AN MP says he hopes a controversial vote on fox hunting will be the “first step” towards bringing it back after a decade-long ban.

Animal welfare activists, including Poole-based cosmetics chain Lush, have lined up to criticise the government for giving eight days’ notice of a vote to allow hunting with dogs.

But Simon Hoare, recently elected Conservative MP for North Dorset, said: “I think it’s a step in the right direction. I think it’s important if you have a law it is evidence rather than prejudice based.

"I’m committed to a total repeal and I would hope that this, if it’s positive, will be a first step on that journey.”

A proposal in the House of Commons on Thursday, July 16, would make it legal for foxes to be hunted with packs of dogs as long as it was “appropriate” for the terrain and done “efficiently”.

Mark Constantine, co-founder of Lush, said his business would be mounting shop window displays to campaign against the moves.

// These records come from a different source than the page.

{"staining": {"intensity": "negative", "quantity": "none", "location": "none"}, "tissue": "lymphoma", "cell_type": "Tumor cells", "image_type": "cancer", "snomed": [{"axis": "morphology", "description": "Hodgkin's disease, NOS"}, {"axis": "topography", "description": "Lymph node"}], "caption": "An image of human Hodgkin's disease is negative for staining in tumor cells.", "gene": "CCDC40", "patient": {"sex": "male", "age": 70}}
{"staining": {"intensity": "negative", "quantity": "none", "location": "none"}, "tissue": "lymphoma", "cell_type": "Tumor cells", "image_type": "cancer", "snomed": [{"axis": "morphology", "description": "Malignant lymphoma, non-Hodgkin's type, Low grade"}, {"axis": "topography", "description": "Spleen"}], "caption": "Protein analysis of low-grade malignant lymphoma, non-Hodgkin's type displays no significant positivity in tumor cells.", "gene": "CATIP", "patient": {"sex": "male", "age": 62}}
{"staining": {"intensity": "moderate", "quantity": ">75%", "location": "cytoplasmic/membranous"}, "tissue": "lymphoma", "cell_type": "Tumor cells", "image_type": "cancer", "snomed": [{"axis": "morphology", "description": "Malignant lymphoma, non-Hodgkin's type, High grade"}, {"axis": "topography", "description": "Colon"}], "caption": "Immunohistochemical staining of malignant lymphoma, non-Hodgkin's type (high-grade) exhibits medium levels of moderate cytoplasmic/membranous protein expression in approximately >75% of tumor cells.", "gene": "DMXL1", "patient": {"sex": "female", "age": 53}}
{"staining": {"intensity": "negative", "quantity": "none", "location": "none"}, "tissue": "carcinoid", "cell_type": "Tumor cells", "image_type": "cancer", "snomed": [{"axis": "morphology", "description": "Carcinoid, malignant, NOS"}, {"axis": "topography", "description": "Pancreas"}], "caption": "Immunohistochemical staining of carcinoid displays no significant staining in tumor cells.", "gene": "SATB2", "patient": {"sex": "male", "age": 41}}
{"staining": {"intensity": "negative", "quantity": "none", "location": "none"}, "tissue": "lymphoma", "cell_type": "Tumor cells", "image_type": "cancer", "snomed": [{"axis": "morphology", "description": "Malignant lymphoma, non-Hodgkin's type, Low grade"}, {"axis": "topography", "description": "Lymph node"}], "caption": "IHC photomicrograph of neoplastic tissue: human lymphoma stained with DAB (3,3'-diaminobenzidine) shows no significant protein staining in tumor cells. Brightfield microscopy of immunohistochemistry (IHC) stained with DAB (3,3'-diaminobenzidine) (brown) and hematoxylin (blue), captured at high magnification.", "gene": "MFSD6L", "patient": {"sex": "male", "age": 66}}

He told the Daily Echo “On the day of the budget, the government decided to leak out a bit of information that it was intending to repeal an aspect of the act.”

Lush – which campaigned for a ban on hunting – began putting together a national publicity campaign immediately after the announcement.

In a video posted yesterday on Twitter, Mr Constantine added: “Setting a pack of dogs onto an exhausted fox is not something we need reinstating. The government should be spending their time on more important issues.”

Queen guitarist Brian May, who owns land near Bere Regis, is also among those criticising the government.

A pledge to allow MPs a free vote on hunting was part of the Conservative manifesto. But the government has been criticised for allowing only 90 minutes for Thursday’s vote, with any decision implemented by “statutory instrument” rather than needing a full act of Parliament.

Chris Chope, MP for Christchurch, said he did not believe the amendment was significant – but was not convinced of the merits of a full repeal.

“I feel that there’s a lot contained in the legislation which was sensible and I was disappointed when I saw that the manifesto was talking about repeal,” he said.

“I’m not somebody who’s tally-ho or gung-ho with repeal. I think that what we’ve got to do is take the issue of fox hunting out of the party political arena. I would much prefer trying to find common ground and a reasonable consensus.”